Endocannabinoid content in brain punches derived from adult rats with manipulated rearing and handling histories post-weaning. Single hemisphere punches were obtained at the level of the (a – c) prefrontal cortex, (d – f) piriform cortex, (g – i) nucleus accumbens, and (j – l) hippocampus as outlined (a, d, g, j) and assayed for 2-arachidonoylglycerol (2-AG) and anandamide (AEA). Social isolation modified endocannabinoid content in rats that were non-handled; social isolation increased (b) 2-AG in the prefrontal cortex, without altering (c) AEA levels, and increased both (e) 2-AG and (f) AEA content in the piriform cortex, relative to group rearing. Handling altered endocannabinoid content in both a ligand and brain region specific manner. In the prefrontal cortex, handling selectively increased (b) 2-AG but not (c) AEA levels compared to non-handling. In the piriform cortex, handling decreased (f) AEA, but unaltered (e) 2-AG, relative to non-handling. In the nucleus accumbens, handling increased (i) AEA but not (h) 2-AG compared to non-handling. (k, l) Endocannabinoid content was unchanged in the hippocampus. Data are mean ± S.E.M. ^###P < 0.01, ^#P < 0.05 vs. Non-handled (ANOVA); ^††P < 0.01, ^†P < 0.05 vs. Group Reared/Non-Handled (t-test, two-tailed). Scale bar equals 1 mm.

Figure 7

Handled rats show altered cannabinoid receptor densities in the limbic loop of the basal ganglia.

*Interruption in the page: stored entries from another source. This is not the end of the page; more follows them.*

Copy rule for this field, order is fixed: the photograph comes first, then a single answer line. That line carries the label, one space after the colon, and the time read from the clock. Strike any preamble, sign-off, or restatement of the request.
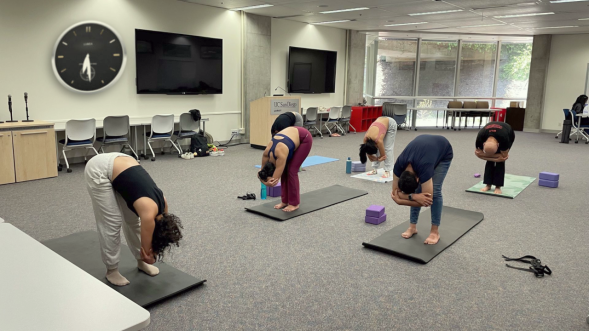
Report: 6:29
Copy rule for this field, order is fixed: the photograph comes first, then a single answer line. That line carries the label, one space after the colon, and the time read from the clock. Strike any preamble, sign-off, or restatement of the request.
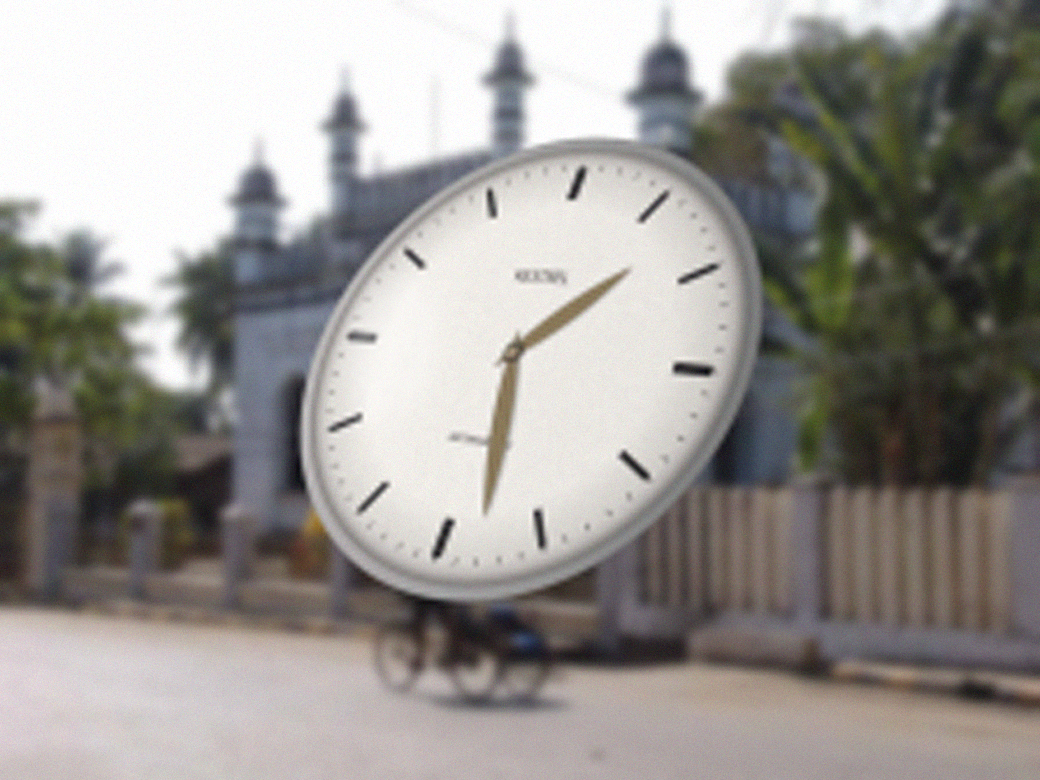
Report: 1:28
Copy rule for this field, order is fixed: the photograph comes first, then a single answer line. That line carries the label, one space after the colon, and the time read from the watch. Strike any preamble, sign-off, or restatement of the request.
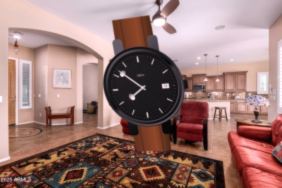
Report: 7:52
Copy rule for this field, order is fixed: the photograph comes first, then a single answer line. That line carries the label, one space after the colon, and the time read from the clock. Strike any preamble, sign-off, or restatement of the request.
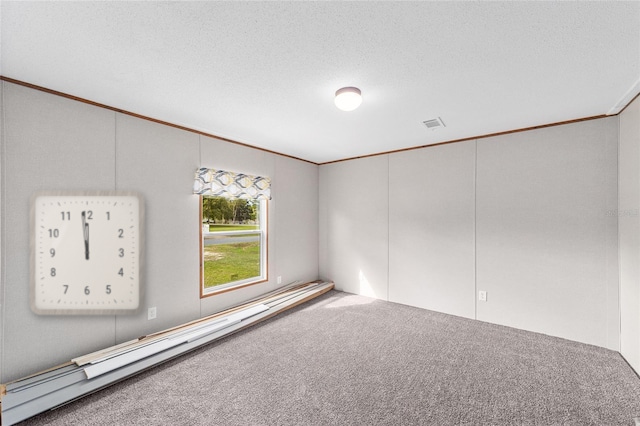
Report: 11:59
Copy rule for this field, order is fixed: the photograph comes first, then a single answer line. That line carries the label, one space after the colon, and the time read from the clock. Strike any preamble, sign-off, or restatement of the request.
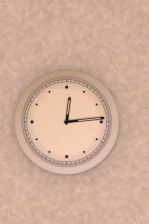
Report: 12:14
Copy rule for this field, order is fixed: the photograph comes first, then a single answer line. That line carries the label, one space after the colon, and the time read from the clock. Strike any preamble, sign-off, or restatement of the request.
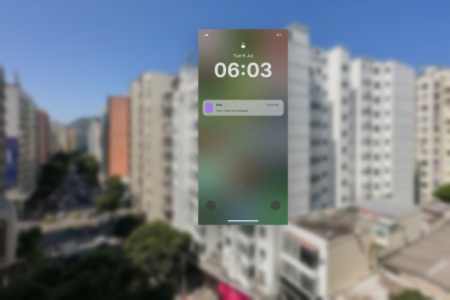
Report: 6:03
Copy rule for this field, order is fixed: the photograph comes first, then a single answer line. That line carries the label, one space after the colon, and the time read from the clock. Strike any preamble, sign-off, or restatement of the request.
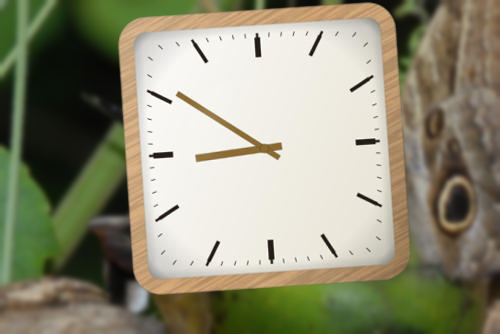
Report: 8:51
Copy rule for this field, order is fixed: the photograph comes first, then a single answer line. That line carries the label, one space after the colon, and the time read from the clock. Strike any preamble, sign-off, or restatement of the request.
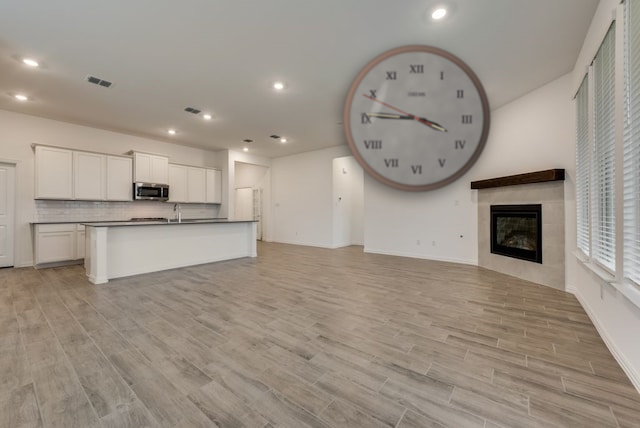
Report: 3:45:49
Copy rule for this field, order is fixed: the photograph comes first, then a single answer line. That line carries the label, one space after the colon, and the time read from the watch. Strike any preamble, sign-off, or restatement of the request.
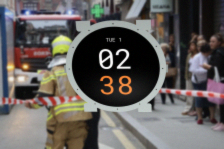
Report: 2:38
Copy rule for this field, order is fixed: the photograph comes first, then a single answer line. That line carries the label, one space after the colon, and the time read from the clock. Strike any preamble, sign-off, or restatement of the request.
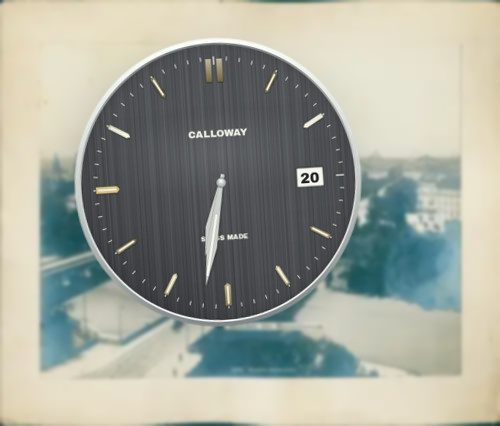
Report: 6:32
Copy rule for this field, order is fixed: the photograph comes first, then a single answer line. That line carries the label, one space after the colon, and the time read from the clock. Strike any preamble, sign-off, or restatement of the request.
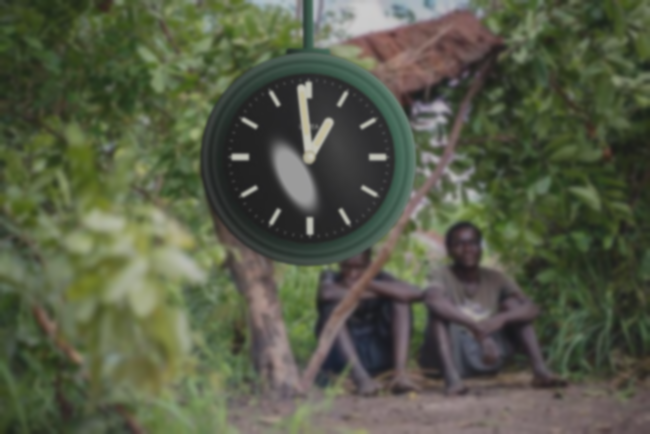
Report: 12:59
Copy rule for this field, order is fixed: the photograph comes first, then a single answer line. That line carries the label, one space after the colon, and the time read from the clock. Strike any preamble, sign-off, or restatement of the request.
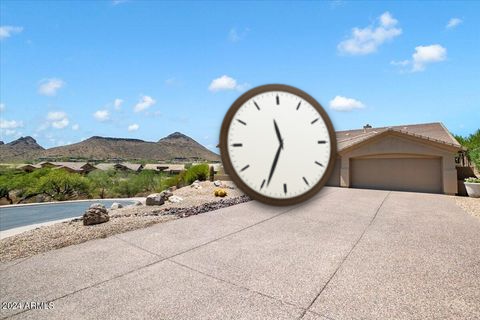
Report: 11:34
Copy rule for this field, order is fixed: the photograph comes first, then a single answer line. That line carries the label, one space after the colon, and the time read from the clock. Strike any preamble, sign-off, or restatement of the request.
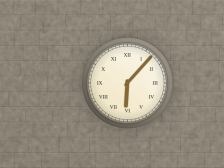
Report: 6:07
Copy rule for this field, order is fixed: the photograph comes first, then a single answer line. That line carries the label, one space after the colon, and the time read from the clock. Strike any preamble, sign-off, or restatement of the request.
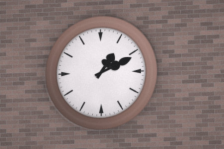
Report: 1:11
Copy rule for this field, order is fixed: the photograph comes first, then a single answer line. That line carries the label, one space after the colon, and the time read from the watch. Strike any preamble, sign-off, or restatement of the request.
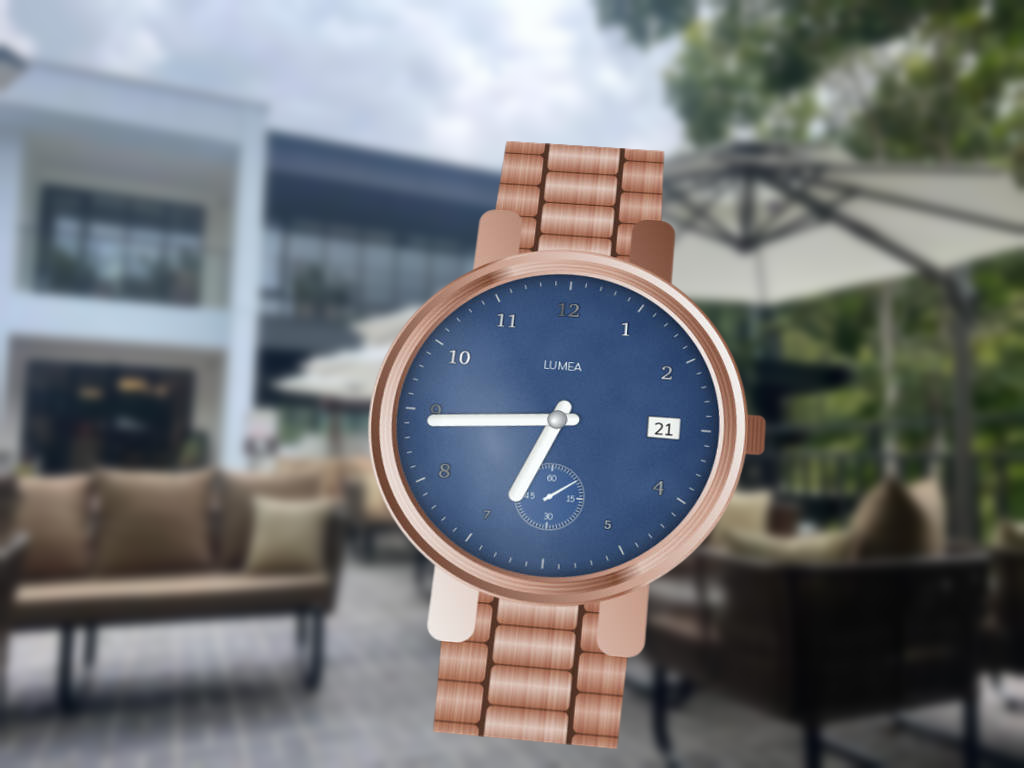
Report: 6:44:09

Handled rats exhibit increased cannabinoid receptor densities in the (a) lateral globus pallidus, (b) cingulate cortex, and (c) piriform cortex, but decreased cannabinoid receptor density in the (d) hippocampus, relative to non-handled rats. Data are mean ± S.E.M. ^##P < 0.01, ^#P < 0.05 vs. Non-Handled (ANOVA). Representative photomicrographs are shown in Fig. 4–5. Cg, cingulate cortex; Hippo, hippocampus CA 1–3 and dentate gyrus; lGP, lateral globus pallidus; Pir, piriform cortex.

Figure 8

Socially-isolated rats fail to exhibit handling-induced increases in cannabinoid receptor density exhibited by their group-reared counterparts in the (a) caudal caudate putamen and (b) anterior thalamic nuclei. Data are mean ± S.E.M. ⁺⁺P < 0.01, ⁺P < 0.05 vs. Group Reared/Handled (ANOVA). Representative photomicrographs are shown in Fig. 4–5. aTN, anterior thalamic nuclei; cCPu, caudal caudate putamen.

Figure 9

Neuroanatomical circuitry altered by post-weaning rearing and handling manipulations alone and in interaction. Thick arrows connect structures of Papez circuitry whereas thin arrows connect input-output loops through the basal ganglia. Key indicates treatment groups that are both color and underline coded to summarize changes in the endocannabinoid system. The key corresponds to the following group comparisons: Group Reared (Handled) vs. All other groups, Handled vs. Non-Handled, Isolation vs. Group Reared, and Isolation (Non-Handled) vs. Group Reared (Non-Handled). AEA, anandamide; 2-AG, 2-arachidonoylglycerol; CB_R, cannabinoid receptor.